Le Canada encourage activement tous les États à adopter une politique de tolérance zéro envers l’antisémitisme. Les États peuvent notamment devenir membre de l’Alliance internationale pour la mémoire de l’Holocauste et appuyer les principes établis dans le Protocole d’Ottawa. Ce protocole a été conclu à la suite d’une vague inquiétante d’antisémitisme qui a déferlé au Canada, notamment sur les campus de nombreuses universités.

Je tiens à féliciter le député de Mont-Royal pour son intervention et à le remercier des définitions et des importantes mesures qu’il nous a expliquées.

Le Protocole d’Ottawa exhorte les universités à combattre l’antisémitisme:

[…] avec la même énergie qu’elles mettent à lutter contre les autres formes de haine. Plus précisément, les universités devraient être invitées à définir clairement ce qu’on entend par antisémitisme, à en fournir des exemples concrets et à veiller à l’application stricte de leur code de conduite, et ce, tout en protégeant la liberté d’expression et le principe de la liberté universitaire […] La discrimination ne devrait être aucunement tolérée dans le milieu universitaire.

Le Canada doit continuer à lutter contre l’antisémitisme en utilisant tous les moyens dont il dispose. Je suis heureux d’être l’un de ceux qui militent en faveur de l’application de la politique de la tolérance zéro tant dans nos universités qu’ailleurs dans le monde. Les mots « plus jamais » doivent résonner haut et fort: plus jamais l’holocauste, plus jamais l’antisémitisme. Il ne faut ménager aucun effort pour lutter contre ce fléau.

(2230)

L’hon. Irwin Cotler (Mont-Royal, Lib.):

Monsieur le président, en raison des contraintes de temps, je propose à mon collègue, s’il le souhaite, de parler de façon plus détaillée des autres éléments du Protocole d’Ottawa. Il a surtout parlé de la partie concernant les universités. Toutefois, le protocole contient d’autres paragraphes qui exhortent les parlementaires à agir, et je me demandais s’il voudrait parler d’un ou de plusieurs de ces paragraphes.

John Carmichael:

Monsieur le président, le Protocole d’Ottawa était important parce qu’il définissait clairement des enjeux qui devaient être mis de l’avant et discutés. Aujourd’hui, nous avons l’occasion incroyable de nous réunir en tant que collègues pour discuter ensemble de ces enjeux et nous entendre clairement pour dire que ce problème doit être réglé.

Le député parle du Protocole d’Ottawa. Je veux aborder un élément que j’ai trouvé particulièrement bouleversant.

La commission d’enquête a malheureusement conclu que le fléau de l’antisémitisme s’aggrave au Canada, surtout sur les campus de nos universités.

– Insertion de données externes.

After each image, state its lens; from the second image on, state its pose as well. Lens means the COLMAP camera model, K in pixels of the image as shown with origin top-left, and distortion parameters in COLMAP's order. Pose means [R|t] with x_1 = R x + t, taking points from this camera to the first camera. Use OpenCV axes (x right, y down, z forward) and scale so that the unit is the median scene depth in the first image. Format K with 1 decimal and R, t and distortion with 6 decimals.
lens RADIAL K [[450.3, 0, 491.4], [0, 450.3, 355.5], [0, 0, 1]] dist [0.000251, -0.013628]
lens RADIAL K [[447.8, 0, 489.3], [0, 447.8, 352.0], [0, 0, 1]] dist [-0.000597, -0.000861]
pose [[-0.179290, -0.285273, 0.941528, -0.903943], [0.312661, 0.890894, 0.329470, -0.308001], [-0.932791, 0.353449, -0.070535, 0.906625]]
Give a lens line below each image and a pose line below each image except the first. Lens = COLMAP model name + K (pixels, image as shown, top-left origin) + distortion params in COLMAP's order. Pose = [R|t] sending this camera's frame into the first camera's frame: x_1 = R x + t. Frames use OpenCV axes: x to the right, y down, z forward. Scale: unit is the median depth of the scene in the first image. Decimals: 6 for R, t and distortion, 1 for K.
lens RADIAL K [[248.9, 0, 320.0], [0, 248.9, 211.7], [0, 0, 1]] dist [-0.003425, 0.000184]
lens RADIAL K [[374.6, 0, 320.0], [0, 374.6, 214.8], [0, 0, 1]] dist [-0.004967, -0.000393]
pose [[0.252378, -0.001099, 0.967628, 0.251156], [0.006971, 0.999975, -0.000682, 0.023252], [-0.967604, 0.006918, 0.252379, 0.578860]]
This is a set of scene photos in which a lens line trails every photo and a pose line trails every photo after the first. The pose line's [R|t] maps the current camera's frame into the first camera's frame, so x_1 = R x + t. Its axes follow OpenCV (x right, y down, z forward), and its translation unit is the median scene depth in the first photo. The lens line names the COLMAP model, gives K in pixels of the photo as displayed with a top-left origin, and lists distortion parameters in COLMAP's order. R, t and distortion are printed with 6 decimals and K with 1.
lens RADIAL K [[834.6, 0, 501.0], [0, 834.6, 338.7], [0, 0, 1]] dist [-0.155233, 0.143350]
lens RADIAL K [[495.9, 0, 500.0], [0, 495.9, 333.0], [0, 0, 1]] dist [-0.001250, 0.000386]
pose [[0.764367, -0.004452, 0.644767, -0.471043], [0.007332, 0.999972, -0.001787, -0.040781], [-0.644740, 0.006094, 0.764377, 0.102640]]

Le rapport donne de nombreux exemples d’antisémitisme sur divers campus, y compris l’incident déplorable qui est survenu à l’Université York en 2008 lorsque des étudiants juifs fréquentant cet établissement ont été pourchassés par une foule qui les narguait et tenait des propos antisémites, les forçant à se barricader dans la résidence Hillel.

Il y a tout un tas d’autres exemples, mais il est important que nous déterminions où ce genre d’incident se produit et que nous tenions les coupables responsables de leurs actes. Le Protocole d’Ottawa nous donne les outils et les capacités nécessaires pour atteindre ces objectifs.